Now that you have JTidy you can use it in different ways.
JTidy Executable
Run java -jar jtidy.jar {options}
to access the JTidy command line interface.
java -jar jtidy.jar -h
will output a short help on JTidy command line with a few examples.
java -jar jtidy.jar -help-config
outputs all the available configuration options and
java -jar jtidy.jar -show-config
the current (default) values.
Ant Task
Detailed instructions on how to use the JTidy ant task can be found in JTidyTask
JavaDoc.
JTidy API
To use JTidy embedded in your program, you best set up a Maven dependency to the official release at maven-central:
<dependency>
<groupId>com.github.jtidy</groupId>
<artifactId>jtidy</artifactId>
<version>1.0.4</version>
</dependency>
If you require a Java-6-compatible version, you can use the back-ported artifact:
<dependency>
<groupId>com.github.jtidy</groupId>
<artifactId>jtidy-java6</artifactId>
<version>1.0.4</version>
</dependency>
The entry point for accessing JTidy functionalities is the org.w3c.tidy.Tidy
class. This is a simple usage example:
Tidy tidy = new Tidy(); // obtain a new Tidy instance
tidy.setXHTML(boolean xhtml); // set desired config options using tidy setters
... // (equivalent to command line options)
tidy.parse(inputStream, System.out); // run tidy, providing an input and output stream
Using parseDOM(java.io.InputStream in, java.io.OutputStream out)
instead of parse()
you will also obtain a DOM
document you can parse and print out later using pprint(org.w3c.dom.Document doc, java.io.OutputStream out)
(note that the JTidy DOM implementation is not fully-featured, and many DOM methods are not supported).
JTidy also provides a MessageListener
interface you can implement to be notified about warnings and errors in your
HTML code. For details on advanced uses refer to the JTidy JavaDoc.
History
JTidy was initially written by Andy Quick. The project has been maintained at sourceforge.net by Fabrizio Giustina from
2004 to 2010. Since the JTidy project on SourceForge.net
seemed to fall into disrepair years ago and had not been updated for years.
A few had forked it on Github.
William L. Thomson Jr. came along and
created a fork of others forks with a tag for his packaging needs as a
dependency for JMeter. Then another came along,
Dell Green who noticed some issues,
tests failing, and undertook fixing both.

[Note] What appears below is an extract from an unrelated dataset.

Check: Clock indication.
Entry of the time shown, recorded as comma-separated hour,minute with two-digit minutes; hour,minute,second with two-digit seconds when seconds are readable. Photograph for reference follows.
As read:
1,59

Since the code belonged to neither, William decided to create a JTidy
organization and revive the project via community support. Which you
are welcome to join in. Eventually this should become the official new
home for JTidy.
Thanks to all past authors and developers. Those of which who could be
found on Github have been invited to join this project. Along with those
that this repository was forked from.
Contributing
You are welcome to contribute issues and pull-request. Please have a look at the
coding conventions and test cases.
License
This project is licensed under the zlib/libpng license. More information is available in the LICENSE.txt file
Future
The project is looking for new contributors and project maintainers.
Checkout v.Nu validator for a possible modern replacement.